Ações de mediação e difusão cultural, com seminários, oficinas, exposições e programas educativos.Duas mulheres lideram esse processo como pesquisadoras principais: a antropóloga Maria Luisa Lucas e a linguista Luciana Storto. Além disso, haverá seleção de 14 bolsistas de graduação e pós, e 5 técnicos — com incentivo especial à participação de candidatos indígenas.

Um passo além da academia

Para o MAE-USP, a parceria representa uma chance de ampliar o acesso aos mais de 150 mil objetos indígenas que compõem seu acervo, mas também de ouvir novas narrativas: “Vamos formar coleções digitais em conjunto com os próprios pesquisadores indígenas. É uma nova forma de pensar o que é memória e patrimônio”, explica o diretor Eduardo Góes Neves.

No Museu da Língua Portuguesa, a iniciativa é vista como continuidade de uma trajetória iniciada em 2022, com a exposição Nhe’ẽ Porã – Memória e Transformação, com curadoria de Daiara Tukano. “As línguas não são apenas instrumentos de comunicação.
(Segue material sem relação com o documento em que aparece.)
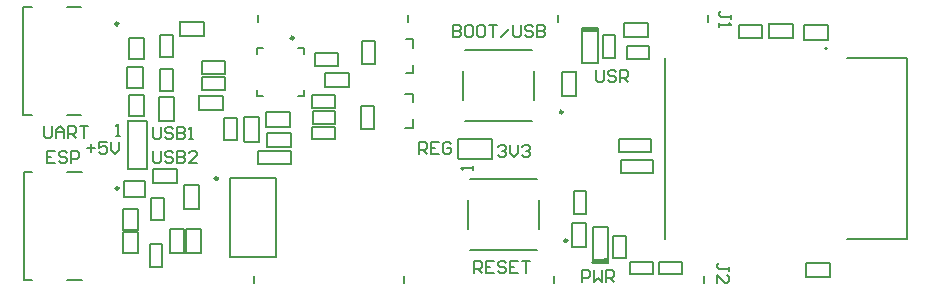
<source format=gto>
G04*
G04 #@! TF.GenerationSoftware,Altium Limited,Altium Designer,24.5.2 (23)*
G04*
G04 Layer_Color=65535*
%FSLAX25Y25*%
%MOIN*%
G70*
G04*
G04 #@! TF.SameCoordinates,906D8F54-8257-410E-A491-0C3AE59FFD44*
G04*
G04*
G04 #@! TF.FilePolarity,Positive*
G04*
G01*
G75*
%ADD10C,0.00984*%
%ADD11C,0.00600*%
%ADD12C,0.00787*%
%ADD13C,0.00500*%
%ADD14R,0.01500X0.01200*%
%ADD15R,0.05000X0.01500*%
%ADD16R,0.00100X0.00200*%
%ADD17R,0.00100X0.00100*%
D10*
X28604Y41679D02*
G03*
X28604Y41679I-492J0D01*
G01*
X176658Y67142D02*
G03*
X176658Y67142I-492J0D01*
G01*
X178158Y24242D02*
G03*
X178158Y24242I-492J0D01*
G01*
X28532Y96571D02*
G03*
X28532Y96571I-492J0D01*
G01*
X86929Y91860D02*
G03*
X86929Y91860I-492J0D01*
G01*
X61689Y44992D02*
G03*
X61689Y44992I-492J0D01*
G01*
D11*
X42200Y64300D02*
G03*
X42300Y64200I100J0D01*
G01*
X37000Y91700D02*
G03*
X36900Y91800I-100J0D01*
G01*
X31500Y75100D02*
G03*
X31600Y75000I100J0D01*
G01*
X37000Y72600D02*
G03*
X36900Y72700I-100J0D01*
G01*
X35100Y34679D02*
G03*
X35000Y34780I-100J0D01*
G01*
X29900Y20321D02*
G03*
X30000Y20221I100J0D01*
G01*
X37400Y38900D02*
G03*
X37500Y39000I0J100D01*
G01*
X85600Y62300D02*
G03*
X85700Y62400I0J100D01*
G01*
X85900Y55400D02*
G03*
X86000Y55500I0J100D01*
G01*
X55400Y72500D02*
G03*
X55300Y72400I0J-100D01*
G01*
X70500Y57400D02*
G03*
X70600Y57300I100J0D01*
G01*
X105368Y75500D02*
G03*
X105468Y75600I0J100D01*
G01*
X56000Y28100D02*
G03*
X55900Y28200I-100J0D01*
G01*
X50400Y28032D02*
G03*
X50300Y28132I-100J0D01*
G01*
X50500Y34900D02*
G03*
X50600Y34800I100J0D01*
G01*
X48100Y43500D02*
G03*
X48200Y43600I0J100D01*
G01*
X265100Y91300D02*
G03*
X265200Y91400I0J100D01*
G01*
X257800Y16800D02*
G03*
X257700Y16700I0J-100D01*
G01*
X49200Y97300D02*
G03*
X49100Y97200I0J-100D01*
G01*
X205100Y92000D02*
G03*
X205200Y92100I0J100D01*
G01*
X245400Y96500D02*
G03*
X245300Y96400I0J-100D01*
G01*
X179600Y22168D02*
G03*
X179700Y22068I100J0D01*
G01*
X181200Y80500D02*
G03*
X181100Y80600I-100J0D01*
G01*
X188300Y95070D02*
G03*
X188100Y95270I-200J0D01*
G01*
X186600Y16970D02*
G03*
X186800Y16770I200J0D01*
G01*
X31700Y64200D02*
G03*
X31600Y64100I0J-100D01*
G01*
X141800Y51700D02*
G03*
X141900Y51600I100J0D01*
G01*
X79100Y49800D02*
X86107D01*
X79100Y54200D02*
X86107D01*
Y49800D02*
Y54000D01*
X75121Y54200D02*
X82621D01*
X75121Y49800D02*
Y54200D01*
Y49800D02*
X82621D01*
X73600Y10100D02*
Y12600D01*
X123600Y10100D02*
Y12600D01*
X173600Y10100D02*
Y12600D01*
X223600Y10100D02*
Y12600D01*
X75000Y97000D02*
Y99500D01*
X125000Y97000D02*
Y99500D01*
X175000Y97000D02*
Y99500D01*
X225000Y97000D02*
Y99500D01*
X39400Y31000D02*
Y38500D01*
X43600D01*
Y31000D02*
Y38500D01*
X39400Y31000D02*
X43600D01*
X180300Y33200D02*
Y40700D01*
X184500D01*
Y33200D02*
Y40700D01*
X180300Y33200D02*
X184500D01*
X56407Y74500D02*
X63907D01*
X56407D02*
Y78700D01*
X63907D01*
Y74500D02*
Y78700D01*
X235400Y96000D02*
X242900D01*
Y91800D02*
Y96000D01*
X235400Y91800D02*
X242900D01*
X235400D02*
Y96000D01*
X42300Y64200D02*
X47000D01*
Y72300D01*
X42200D02*
X47000D01*
X42200Y64300D02*
Y72300D01*
X31900Y91800D02*
X36900D01*
X31900Y84800D02*
Y91800D01*
Y84800D02*
X37000D01*
Y91700D01*
X31500Y75100D02*
Y82000D01*
X36600D01*
Y75000D02*
Y82000D01*
X31600Y75000D02*
X36600D01*
X31900Y72700D02*
X36900D01*
X31900Y65700D02*
Y72700D01*
Y65700D02*
X37000D01*
Y72600D01*
X35100Y27779D02*
Y34679D01*
X30000Y27779D02*
X35100D01*
X30000D02*
Y34780D01*
X35000D01*
X30000Y20221D02*
X35000D01*
Y27220D01*
X29900D02*
X35000D01*
X29900Y20321D02*
Y27220D01*
X30500Y38900D02*
X37400D01*
X30500D02*
Y44000D01*
X37500D01*
Y39000D02*
Y44000D01*
X85700Y62400D02*
Y67100D01*
X77600D02*
X85700D01*
X77600Y62300D02*
Y67100D01*
Y62300D02*
X85600D01*
X77900Y55400D02*
X85900D01*
X77900D02*
Y60200D01*
X86000D01*
Y55500D02*
Y60200D01*
X55300Y67700D02*
Y72400D01*
Y67700D02*
X63400D01*
Y72500D01*
X55400D02*
X63400D01*
X70500Y57400D02*
Y65400D01*
X75300D01*
Y57300D02*
Y65400D01*
X70600Y57300D02*
X75300D01*
X105468Y75600D02*
Y80300D01*
X97368D02*
X105468D01*
X97368Y75500D02*
Y80300D01*
Y75500D02*
X105368D01*
X56000Y20100D02*
Y28100D01*
X51200Y20100D02*
X56000D01*
X51200D02*
Y28200D01*
X55900D01*
X45600Y28132D02*
X50300D01*
X45600Y20032D02*
Y28132D01*
Y20032D02*
X50400D01*
Y28032D01*
X50500Y34900D02*
Y42900D01*
X55300D01*
Y34800D02*
Y42900D01*
X50600Y34800D02*
X55300D01*
X48200Y43600D02*
Y48300D01*
X40100D02*
X48200D01*
X40100Y43500D02*
Y48300D01*
Y43500D02*
X48100D01*
X257100Y91300D02*
X265100D01*
X257100D02*
Y96100D01*
X265200D01*
Y91400D02*
Y96100D01*
X257700Y12000D02*
Y16700D01*
Y12000D02*
X265800D01*
Y16800D01*
X257800D02*
X265800D01*
X49200Y97300D02*
X57200D01*
Y92500D02*
Y97300D01*
X49100Y92500D02*
X57200D01*
X49100D02*
Y97200D01*
X205200Y92100D02*
Y96800D01*
X197100D02*
X205200D01*
X197100Y92000D02*
Y96800D01*
Y92000D02*
X205100D01*
X245400Y96500D02*
X253400D01*
Y91700D02*
Y96500D01*
X245300Y91700D02*
X253400D01*
X245300D02*
Y96400D01*
X179700Y22068D02*
X184400D01*
Y30168D01*
X179600D02*
X184400D01*
X179600Y22168D02*
Y30168D01*
X181200Y72500D02*
Y80500D01*
X176400Y72500D02*
X181200D01*
X176400D02*
Y80600D01*
X181100D01*
X94200Y82500D02*
Y86700D01*
Y82500D02*
X101700D01*
Y86700D01*
X94200D02*
X101700D01*
X63907Y79900D02*
Y84100D01*
X56407D02*
X63907D01*
X56407Y79900D02*
Y84100D01*
Y79900D02*
X63907D01*
X63800Y57700D02*
X68000D01*
Y65200D01*
X63800D02*
X68000D01*
X63800Y57700D02*
Y65200D01*
X93200Y58000D02*
Y62200D01*
Y58000D02*
X100700D01*
Y62200D01*
X93200D02*
X100700D01*
X93200Y68500D02*
Y72700D01*
Y68500D02*
X100700D01*
Y72700D01*
X93200D02*
X100700D01*
X42500Y92900D02*
X46700D01*
X42500Y85400D02*
Y92900D01*
Y85400D02*
X46700D01*
Y92900D01*
X183200Y95270D02*
X188100D01*
X183200Y83370D02*
Y95270D01*
Y83370D02*
X188300D01*
Y95070D01*
X186800Y16770D02*
X191700D01*
Y28670D01*
X186600D02*
X191700D01*
X186600Y16970D02*
Y28670D01*
X42400Y74100D02*
X46600D01*
Y81600D01*
X42400D02*
X46600D01*
X42400Y74100D02*
Y81600D01*
X189900Y92700D02*
X194100D01*
X189900Y85200D02*
Y92700D01*
Y85200D02*
X194100D01*
Y92700D01*
X193500Y18393D02*
X197700D01*
Y25893D01*
X193500D02*
X197700D01*
X193500Y18393D02*
Y25893D01*
X100800Y63300D02*
Y67500D01*
X93300D02*
X100800D01*
X93300Y63300D02*
Y67500D01*
Y63300D02*
X100800D01*
X39000Y22993D02*
X43200D01*
X39000Y15493D02*
Y22993D01*
Y15493D02*
X43200D01*
Y22993D01*
X206600Y13000D02*
Y17200D01*
X199100D02*
X206600D01*
X199100Y13000D02*
Y17200D01*
Y13000D02*
X206600D01*
X216300Y13100D02*
Y17300D01*
X208800D02*
X216300D01*
X208800Y13100D02*
Y17300D01*
Y13100D02*
X216300D01*
X205400Y84900D02*
Y89100D01*
X197900D02*
X205400D01*
X197900Y84900D02*
Y89100D01*
Y84900D02*
X205400D01*
X206107Y53800D02*
Y58000D01*
X198607D02*
X206107D01*
X198607Y53800D02*
X206107D01*
X109800Y90700D02*
X114000D01*
X109800Y83200D02*
Y90700D01*
Y83200D02*
X114000D01*
Y90700D01*
X206707Y46900D02*
Y51100D01*
X199207D02*
X206707D01*
X199207Y46900D02*
X206707D01*
X195400Y53800D02*
Y58000D01*
Y53800D02*
X202357D01*
X195400Y58000D02*
X202693D01*
X195900Y46900D02*
Y51100D01*
Y46900D02*
X203193D01*
X195900Y51100D02*
X203193D01*
X109500Y61607D02*
X113700D01*
Y69107D01*
X109500D02*
X113700D01*
X109500Y61607D02*
Y69107D01*
X31700Y64200D02*
X38000D01*
Y48100D02*
Y64200D01*
X31600Y48100D02*
X38000D01*
X31600D02*
Y64100D01*
X141900Y51600D02*
X152900D01*
Y58000D01*
X141800D02*
X152900D01*
X141800Y51700D02*
Y58000D01*
X187600Y81099D02*
Y77766D01*
X188267Y77100D01*
X189599D01*
X190266Y77766D01*
Y81099D01*
X194264Y80432D02*
X193598Y81099D01*
X192265D01*
X191599Y80432D01*
Y79766D01*
X192265Y79099D01*
X193598D01*
X194264Y78433D01*
Y77766D01*
X193598Y77100D01*
X192265D01*
X191599Y77766D01*
X195597Y77100D02*
Y81099D01*
X197597D01*
X198263Y80432D01*
Y79099D01*
X197597Y78433D01*
X195597D01*
X196930D02*
X198263Y77100D01*
X183100Y10600D02*
Y14599D01*
X185099D01*
X185766Y13932D01*
Y12599D01*
X185099Y11933D01*
X183100D01*
X187099Y14599D02*
Y10600D01*
X188432Y11933D01*
X189764Y10600D01*
Y14599D01*
X191097Y10600D02*
Y14599D01*
X193097D01*
X193763Y13932D01*
Y12599D01*
X193097Y11933D01*
X191097D01*
X192430D02*
X193763Y10600D01*
X147100Y13600D02*
Y17599D01*
X149099D01*
X149766Y16932D01*
Y15599D01*
X149099Y14933D01*
X147100D01*
X148433D02*
X149766Y13600D01*
X153764Y17599D02*
X151099D01*
Y13600D01*
X153764D01*
X151099Y15599D02*
X152432D01*
X157763Y16932D02*
X157097Y17599D01*
X155764D01*
X155097Y16932D01*
Y16266D01*
X155764Y15599D01*
X157097D01*
X157763Y14933D01*
Y14266D01*
X157097Y13600D01*
X155764D01*
X155097Y14266D01*
X161762Y17599D02*
X159096D01*
Y13600D01*
X161762D01*
X159096Y15599D02*
X160429D01*
X163095Y17599D02*
X165761D01*
X164428D01*
Y13600D01*
X140100Y96099D02*
Y92100D01*
X142099D01*
X142766Y92766D01*
Y93433D01*
X142099Y94099D01*
X140100D01*
X142099D01*
X142766Y94766D01*
Y95432D01*
X142099Y96099D01*
X140100D01*
X146098D02*
X144765D01*
X144099Y95432D01*
Y92766D01*
X144765Y92100D01*
X146098D01*
X146765Y92766D01*
Y95432D01*
X146098Y96099D01*
X150097D02*
X148764D01*
X148097Y95432D01*
Y92766D01*
X148764Y92100D01*
X150097D01*
X150763Y92766D01*
Y95432D01*
X150097Y96099D01*
X152096D02*
X154762D01*
X153429D01*
Y92100D01*
X156095D02*
X158761Y94766D01*
X160094Y96099D02*
Y92766D01*
X160760Y92100D01*
X162093D01*
X162759Y92766D01*
Y96099D01*
X166758Y95432D02*
X166092Y96099D01*
X164759D01*
X164092Y95432D01*
Y94766D01*
X164759Y94099D01*
X166092D01*
X166758Y93433D01*
Y92766D01*
X166092Y92100D01*
X164759D01*
X164092Y92766D01*
X168091Y96099D02*
Y92100D01*
X170090D01*
X170757Y92766D01*
Y93433D01*
X170090Y94099D01*
X168091D01*
X170090D01*
X170757Y94766D01*
Y95432D01*
X170090Y96099D01*
X168091D01*
X128600Y53100D02*
Y57099D01*
X130599D01*
X131266Y56432D01*
Y55099D01*
X130599Y54433D01*
X128600D01*
X129933D02*
X131266Y53100D01*
X135265Y57099D02*
X132599D01*
Y53100D01*
X135265D01*
X132599Y55099D02*
X133932D01*
X139263Y56432D02*
X138597Y57099D01*
X137264D01*
X136597Y56432D01*
Y53766D01*
X137264Y53100D01*
X138597D01*
X139263Y53766D01*
Y55099D01*
X137930D01*
X155100Y55432D02*
X155766Y56099D01*
X157099D01*
X157766Y55432D01*
Y54766D01*
X157099Y54099D01*
X156433D01*
X157099D01*
X157766Y53433D01*
Y52766D01*
X157099Y52100D01*
X155766D01*
X155100Y52766D01*
X159099Y56099D02*
Y53433D01*
X160432Y52100D01*
X161765Y53433D01*
Y56099D01*
X163097Y55432D02*
X163764Y56099D01*
X165097D01*
X165763Y55432D01*
Y54766D01*
X165097Y54099D01*
X164430D01*
X165097D01*
X165763Y53433D01*
Y52766D01*
X165097Y52100D01*
X163764D01*
X163097Y52766D01*
X40100Y54099D02*
Y50766D01*
X40766Y50100D01*
X42099D01*
X42766Y50766D01*
Y54099D01*
X46764Y53432D02*
X46098Y54099D01*
X44765D01*
X44099Y53432D01*
Y52766D01*
X44765Y52099D01*
X46098D01*
X46764Y51433D01*
Y50766D01*
X46098Y50100D01*
X44765D01*
X44099Y50766D01*
X48097Y54099D02*
Y50100D01*
X50097D01*
X50763Y50766D01*
Y51433D01*
X50097Y52099D01*
X48097D01*
X50097D01*
X50763Y52766D01*
Y53432D01*
X50097Y54099D01*
X48097D01*
X54762Y50100D02*
X52096D01*
X54762Y52766D01*
Y53432D01*
X54096Y54099D01*
X52763D01*
X52096Y53432D01*
X18100Y55099D02*
X20766D01*
X19433Y56432D02*
Y53766D01*
X24765Y57099D02*
X22099D01*
Y55099D01*
X23432Y55766D01*
X24098D01*
X24765Y55099D01*
Y53766D01*
X24098Y53100D01*
X22765D01*
X22099Y53766D01*
X26097Y57099D02*
Y54433D01*
X27430Y53100D01*
X28763Y54433D01*
Y57099D01*
X40100Y62099D02*
Y58766D01*
X40766Y58100D01*
X42099D01*
X42766Y58766D01*
Y62099D01*
X46764Y61432D02*
X46098Y62099D01*
X44765D01*
X44099Y61432D01*
Y60766D01*
X44765Y60099D01*
X46098D01*
X46764Y59433D01*
Y58766D01*
X46098Y58100D01*
X44765D01*
X44099Y58766D01*
X48097Y62099D02*
Y58100D01*
X50097D01*
X50763Y58766D01*
Y59433D01*
X50097Y60099D01*
X48097D01*
X50097D01*
X50763Y60766D01*
Y61432D01*
X50097Y62099D01*
X48097D01*
X52096Y58100D02*
X53429D01*
X52763D01*
Y62099D01*
X52096Y61432D01*
X3600Y62599D02*
Y59266D01*
X4266Y58600D01*
X5599D01*
X6266Y59266D01*
Y62599D01*
X7599Y58600D02*
Y61266D01*
X8932Y62599D01*
X10265Y61266D01*
Y58600D01*
Y60599D01*
X7599D01*
X11597Y58600D02*
Y62599D01*
X13597D01*
X14263Y61932D01*
Y60599D01*
X13597Y59933D01*
X11597D01*
X12930D02*
X14263Y58600D01*
X15596Y62599D02*
X18262D01*
X16929D01*
Y58600D01*
X7266Y54099D02*
X4600D01*
Y50100D01*
X7266D01*
X4600Y52099D02*
X5933D01*
X11265Y53432D02*
X10598Y54099D01*
X9265D01*
X8599Y53432D01*
Y52766D01*
X9265Y52099D01*
X10598D01*
X11265Y51433D01*
Y50766D01*
X10598Y50100D01*
X9265D01*
X8599Y50766D01*
X12597Y50100D02*
Y54099D01*
X14597D01*
X15263Y53432D01*
Y52099D01*
X14597Y51433D01*
X12597D01*
X232099Y14234D02*
Y15567D01*
Y14901D01*
X228766D01*
X228100Y15567D01*
Y16233D01*
X228766Y16900D01*
X228100Y10236D02*
Y12901D01*
X230766Y10236D01*
X231432D01*
X232099Y10902D01*
Y12235D01*
X231432Y12901D01*
X232599Y98234D02*
Y99567D01*
Y98901D01*
X229266D01*
X228600Y99567D01*
Y100234D01*
X229266Y100900D01*
X228600Y96901D02*
Y95568D01*
Y96235D01*
X232599D01*
X231932Y96901D01*
X27800Y59300D02*
X29133D01*
X28466D01*
Y63299D01*
X27800Y62632D01*
X146700Y47800D02*
Y49133D01*
Y48466D01*
X142701D01*
X143368Y47800D01*
D12*
X264823Y88268D02*
G03*
X264823Y88268I-394J0D01*
G01*
X-3089Y11108D02*
X-235D01*
X11379D02*
X16301D01*
X-3089D02*
Y47092D01*
X-235D01*
X11379D02*
X16301D01*
X144178Y64189D02*
X166422D01*
X143489Y71177D02*
Y80823D01*
X144178Y87811D02*
X166422D01*
X167111Y71177D02*
Y80823D01*
X168611Y28277D02*
Y37923D01*
X145678Y44911D02*
X167922D01*
X144989Y28277D02*
Y37923D01*
X145678Y21289D02*
X167922D01*
X126801Y88595D02*
Y91449D01*
X124242D02*
X126801D01*
Y80032D02*
Y82886D01*
X124242Y80032D02*
X126801D01*
X-3161Y66000D02*
X-307D01*
X11307D02*
X16228D01*
X-3161D02*
Y101984D01*
X-307D01*
X11307D02*
X16228D01*
X88406Y88374D02*
X90374D01*
Y86405D02*
Y88374D01*
X74626D02*
X76595D01*
X74626Y86405D02*
Y88374D01*
X88406Y72626D02*
X90374D01*
Y74594D01*
X74626Y72626D02*
X76595D01*
X74626D02*
Y74594D01*
X65823Y18811D02*
X81177D01*
X65823Y45189D02*
X81177D01*
Y18811D02*
Y45189D01*
X65823Y18811D02*
Y45189D01*
X124058Y61891D02*
X126617D01*
Y64746D01*
X124058Y73309D02*
X126617D01*
Y70454D02*
Y73309D01*
D13*
X291299Y24685D02*
Y85315D01*
X271417Y24685D02*
X291299D01*
X210591D02*
Y85315D01*
X271417D02*
X291299D01*
D14*
X183750Y94370D02*
D03*
X191150Y17670D02*
D03*
D15*
X186000Y94520D02*
D03*
X188900Y17520D02*
D03*
D16*
X188350Y95270D02*
D03*
X186550Y16770D02*
D03*
D17*
X188450Y95220D02*
D03*
X186450Y16820D02*
D03*
M02*

</source>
Elas são mundos inteiros”, resume Renata Motta, diretora executiva do museu.

Em sintonia com o mundo

O projeto também faz parte da Década Internacional das Línguas Indígenas (2022-2032), instituída pela ONU e liderada pela UNESCO, que visa chamar atenção global para a urgência de proteger esses idiomas e saberes ameaçados. O Brasil, com sua pluralidade única, tem muito a contribuir — e, mais do que isso, muito a aprender.

“Ciência e tecnologia precisam caminhar de mãos dadas com o conhecimento ancestral. É isso que permitirá que as línguas indígenas não apenas sobrevivam, mas continuem sendo o que sempre foram: uma forma de viver, de ensinar e de pertencer”, afirma Marco Antonio Zago, presidente da FAPESP.